- Pilot name: Git Reference Implementation
- Contact person: Stefan Pröll, Kristof Meixner
- Type: research pilot
- Status: completed
- Type of data: ASCII
- Dynamics: frequent (minutes)
- Domain: Generic
- Short description: Generic approach for referencing and citing data sets in ASCII
- Solution / approach: Use git for handling the versioning. Store subset queries in Git as well or in query store.
- Timeline: 2016
- Supplementary material:
- Stefan Proell and Kristof Meixner and Andreas Rauber, "Precise Data Identification Services for Long Tail Research Data," in 13th International Conference on Digital Preservation (iPRES 2016), 2016. PDF
- Prototype at Github
- Screenshots below
RDA Data Citation Recommendations and their Application in the Git Reference Implementation
The source code management system Git is very popular in the domain of software development. Git allows to collaboratively work on files without distracting each other's work. Git takes care of the versioning of the files and allows to create separate branches, such that changes wich are made on the same files by different users are non interefering. These branches can be merged where the changes are incorporated back into a single file. As each revision of a file is stored, users can access earlier version of each file at any time. Each change of a file is unambiguously identified by a unique commit hash.
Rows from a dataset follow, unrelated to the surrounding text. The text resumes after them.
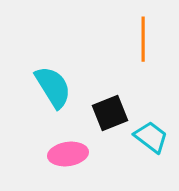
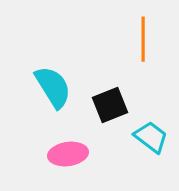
black square: moved 8 px up
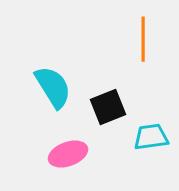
black square: moved 2 px left, 2 px down
cyan trapezoid: rotated 45 degrees counterclockwise
pink ellipse: rotated 12 degrees counterclockwise
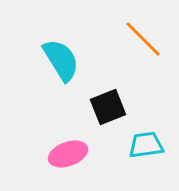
orange line: rotated 45 degrees counterclockwise
cyan semicircle: moved 8 px right, 27 px up
cyan trapezoid: moved 5 px left, 8 px down
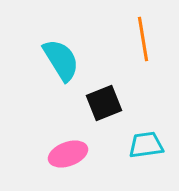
orange line: rotated 36 degrees clockwise
black square: moved 4 px left, 4 px up
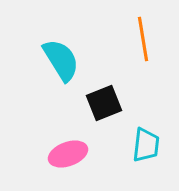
cyan trapezoid: rotated 105 degrees clockwise
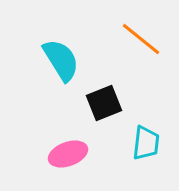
orange line: moved 2 px left; rotated 42 degrees counterclockwise
cyan trapezoid: moved 2 px up
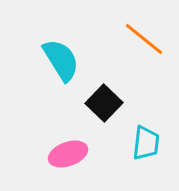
orange line: moved 3 px right
black square: rotated 24 degrees counterclockwise
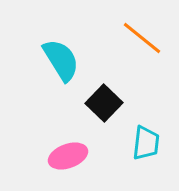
orange line: moved 2 px left, 1 px up
pink ellipse: moved 2 px down
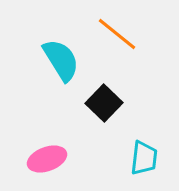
orange line: moved 25 px left, 4 px up
cyan trapezoid: moved 2 px left, 15 px down
pink ellipse: moved 21 px left, 3 px down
The principles used by Git in the domain of source code management can also be used for storing subsets of data in a reproduclble way. Instead of storing subsets of data in different versions as individual data exports, we only store the parent data set in a versioned fashion with Git. We can then use any query language, such as SQL, in order to create subsets of the parent data set, by executing queries in the versioned data. This allows us to create specific subsets of a potentially large data set and keep track of all changes in the parental dataset as they occur. We also store the queries as plain text in the Git repository and we create a link between the specific parent data set version and each query we want to keep. As both - the query and the data set - are versioned and uniquely identified with a commit hash, we can re-execute the query again on the desired version of the data set and retrieve the subset again as it was at the given time. This adds reproducibility for subsets of evolving data sources in a very simple way.
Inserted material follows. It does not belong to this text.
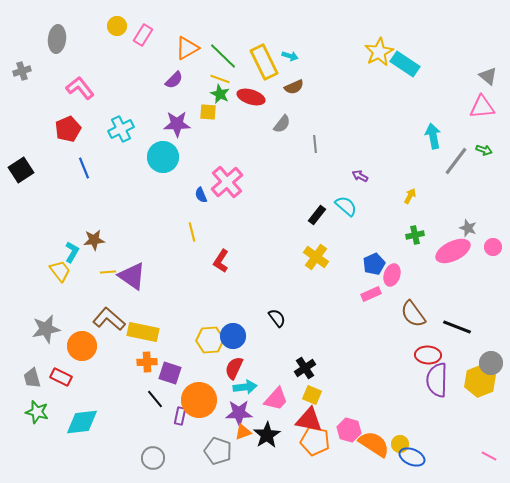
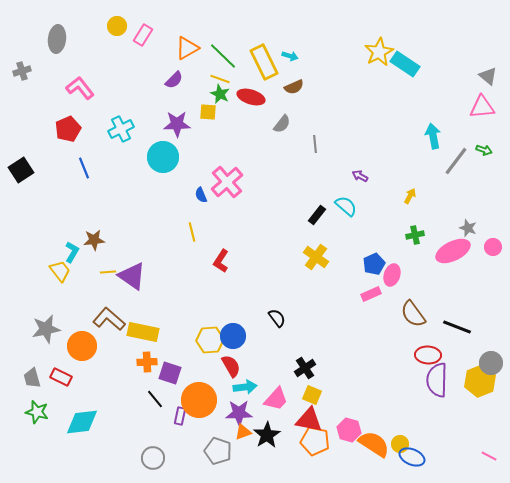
red semicircle at (234, 368): moved 3 px left, 2 px up; rotated 125 degrees clockwise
The users can select a data set from a list of available data sets.
Users can enter a SQL query for creating a specific subset.
The subset is shown to the user, who can then either save the subset or make refinements.
Instead of storing the subset as individual data export, the system stores the query, the commit hash, a persistent identifier and a description.
In order to retrieve the same subset again, users can select dataset and the subset via the interface and re-execute the query on versioned data.